TEXT PASSAGE:

----

Molecular
Disease- Sickle cell anaemia
Sickle cell anaemia is a disease prevalent in parts of Africa
and India where malaria is also endemic. The red cells of the patient have a
pronounced morphological change and resemble the shape of a farmer’s sickle and
thus the name of the disease. Because these unusually shaped red cells have
impaired oxygen carrying capacity and further get stuck in the small
capillaries they lead to the anaemic conditions observed in patients.

----

EXTRACTED MATERIAL:
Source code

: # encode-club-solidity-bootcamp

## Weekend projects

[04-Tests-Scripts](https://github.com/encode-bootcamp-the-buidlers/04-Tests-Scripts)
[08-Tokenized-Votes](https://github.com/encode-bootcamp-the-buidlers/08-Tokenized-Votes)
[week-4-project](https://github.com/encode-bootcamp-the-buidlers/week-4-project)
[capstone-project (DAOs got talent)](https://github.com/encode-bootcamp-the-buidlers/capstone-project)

----

TASKS TO PERFORM:
1) According to the sickle cell text, in which regions is the disease prevalent?
2) Continue the sickle cell text from its last sentence.
The listing plays no part in what is asked here.

ANSWERS PER TASK:
1) It is prevalent in parts of Africa and India where malaria is also endemic.

2)
Interestingly such sickled RBCs resist malarial infection and hence offer some
selection unfortunately for malaria to be co-prevalent with sickle cell
anaemia. One of the first attempts to study the molecular basis of sickle cell
anaemia was to compare the electrophoretic mobility of normal (Hb) and sickle
cell haemoglobin (scHb). On finding that Hb moved faster than scHb, Linus
Pauling predicted that the latter differed in a charged amino acid. This was
confirmed by V. M. Ingram in 1957 who pioneered a useful technique called
protein finger printing in the famous Laboratory of Molecular Biology (LMB) at
Cambridge, UK. LMB has been the Mecca for protein sequencing, DNA sequencing,
X-ray crystallography, deduction of the Double helix structure of DNA,
Hybridoma technology and Nematode developmental studies. Established in 1952
under the leadership of Max Perutz (Received Nobel Prize for the structure of
Haemoglobin) this institution has produced 9 Nobel Prize winners.